# Hello



## witchywoman (Oct 24, 2005)

Hello everyone, I have been lurking here for a couple months now. My husband and I, well, I decided to have a Halloween party this year and started to get really into this decorating stuff! I made 11 tombstones that actually turned out pretty darn well! I would love to be neighbors with all of you creative people though! Your ideas and creations are very inspirational! This year my yard haunt will start small and I hope to eventually create stuff like you all have! 
I just read Secrets welcome post and like her, I have five acres. I would love to eventually have a big yard haunt!

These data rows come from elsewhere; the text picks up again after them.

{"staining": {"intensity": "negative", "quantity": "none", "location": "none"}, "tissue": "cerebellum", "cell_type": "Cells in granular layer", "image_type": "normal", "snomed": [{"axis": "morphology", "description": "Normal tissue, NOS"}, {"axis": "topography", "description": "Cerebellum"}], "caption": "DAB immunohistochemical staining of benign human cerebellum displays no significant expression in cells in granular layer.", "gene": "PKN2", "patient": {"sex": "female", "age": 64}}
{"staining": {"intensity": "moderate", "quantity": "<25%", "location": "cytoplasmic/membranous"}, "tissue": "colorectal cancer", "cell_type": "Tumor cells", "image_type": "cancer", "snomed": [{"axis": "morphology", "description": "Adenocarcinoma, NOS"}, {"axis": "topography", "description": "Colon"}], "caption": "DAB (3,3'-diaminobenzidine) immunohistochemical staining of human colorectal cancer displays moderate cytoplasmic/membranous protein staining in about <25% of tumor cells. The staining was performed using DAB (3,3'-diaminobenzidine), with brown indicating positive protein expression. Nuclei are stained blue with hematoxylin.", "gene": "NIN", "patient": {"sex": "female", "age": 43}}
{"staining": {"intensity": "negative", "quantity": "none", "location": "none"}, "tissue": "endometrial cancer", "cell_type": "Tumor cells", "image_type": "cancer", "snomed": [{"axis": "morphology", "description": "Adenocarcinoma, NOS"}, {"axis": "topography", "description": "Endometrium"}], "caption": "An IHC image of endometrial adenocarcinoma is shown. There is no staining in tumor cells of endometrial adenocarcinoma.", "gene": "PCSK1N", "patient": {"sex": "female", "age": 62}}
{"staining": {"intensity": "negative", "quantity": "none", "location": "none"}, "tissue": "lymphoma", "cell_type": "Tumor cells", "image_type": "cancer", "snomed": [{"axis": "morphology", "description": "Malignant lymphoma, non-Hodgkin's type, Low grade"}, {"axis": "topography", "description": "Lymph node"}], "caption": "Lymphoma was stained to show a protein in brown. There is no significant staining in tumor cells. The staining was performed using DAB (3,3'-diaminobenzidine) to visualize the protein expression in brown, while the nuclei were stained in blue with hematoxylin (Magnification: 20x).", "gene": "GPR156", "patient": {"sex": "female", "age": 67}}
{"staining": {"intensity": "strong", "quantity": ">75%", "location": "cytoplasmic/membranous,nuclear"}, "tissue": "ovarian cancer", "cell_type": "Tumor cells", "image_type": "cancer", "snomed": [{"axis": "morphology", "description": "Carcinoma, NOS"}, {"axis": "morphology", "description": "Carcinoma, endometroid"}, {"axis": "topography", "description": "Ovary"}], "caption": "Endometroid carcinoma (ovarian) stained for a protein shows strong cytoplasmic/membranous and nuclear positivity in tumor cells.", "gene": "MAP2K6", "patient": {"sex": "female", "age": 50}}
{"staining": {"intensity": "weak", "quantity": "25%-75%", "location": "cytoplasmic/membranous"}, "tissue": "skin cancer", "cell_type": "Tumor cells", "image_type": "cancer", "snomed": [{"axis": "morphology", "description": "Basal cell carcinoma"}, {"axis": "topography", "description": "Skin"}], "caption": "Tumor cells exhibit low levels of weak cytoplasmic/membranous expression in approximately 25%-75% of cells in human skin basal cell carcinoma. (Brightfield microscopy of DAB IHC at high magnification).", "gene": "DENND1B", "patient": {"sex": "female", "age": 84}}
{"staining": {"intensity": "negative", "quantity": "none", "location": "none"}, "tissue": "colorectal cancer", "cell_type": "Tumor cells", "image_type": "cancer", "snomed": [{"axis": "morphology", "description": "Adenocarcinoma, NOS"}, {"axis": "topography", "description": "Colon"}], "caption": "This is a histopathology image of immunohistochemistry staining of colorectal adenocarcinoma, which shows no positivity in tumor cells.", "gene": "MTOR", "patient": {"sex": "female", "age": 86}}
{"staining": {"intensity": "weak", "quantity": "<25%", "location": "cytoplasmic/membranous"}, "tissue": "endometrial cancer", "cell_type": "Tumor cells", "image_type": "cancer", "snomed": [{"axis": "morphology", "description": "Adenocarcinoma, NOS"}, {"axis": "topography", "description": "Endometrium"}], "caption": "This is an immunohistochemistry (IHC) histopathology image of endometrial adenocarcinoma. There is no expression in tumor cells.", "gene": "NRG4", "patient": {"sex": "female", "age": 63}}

I look forward to seeing more pictures and more help with the creating of props!


----------



## ScareFX (Aug 18, 2004)

Welcome witchywoman. Glad you joined the forum. Share some pics of your tombstones when you get a chance.


----------



## Zombie-F (Apr 12, 2004)

Welcome to the forums WW. Your story sounds alot like how most of us started out with our displays. Once the bug bites you, you just keep running with it until it's run away with all of your money.


----------



## colinsuds (Aug 20, 2005)

WElcome to the street witchywoman dont worry there plent of beginers in here...LIKE ME! happy halloween by the way


----------



## TipoDeemin (Oct 8, 2005)

Welcome! ...Man, I think you've technically been here longer than me. But welcome, anyway!


----------



## claymud (Aug 21, 2005)

Welcome!! and Colin I think u can no longer be called a newbie...


----------



## scarface (Sep 16, 2005)

the street that just does not stop welcomes you. kinda like a bottomless pit..................................next years project!!!!


----------



## Sinister (Apr 18, 2004)

Welcome to the board. Your name suddenly has an *Eagles* song stuck in my headbone. Now I'll be hearing stuff about "Raven Hair" "Silver Spoons" and "Crazy Laughter in Another Room" all day long. :googly:


----------



## Vlad (Aug 2, 2005)

Welcome to the dark side WW. The dark side of the street that is. I'm glad you found us, and came out of lurking mode in time for the big day. I'd love to see the pics of your headstones if you have any.


----------



## witchywoman (Oct 24, 2005)

Thanks for the welcome everyone. I will get some pics taken and try to figure out how to post them! That might take me a little while! Plus, due to the god forsaken wind we have at our house, I am not setting up my outside stuff till this weekend. So hopefully I can get it all set up and not have it blow away!


----------



## pyxl (Oct 17, 2005)

Welcome aboard, matey...I'm also new. These people are great and have been very welcoming. There isn't anyone here I've talked with that hasn't been more than willing to share some ideas and offer suggestions. It's a group effort. I just sat in on my first "Chat" last friday night and it was great.


----------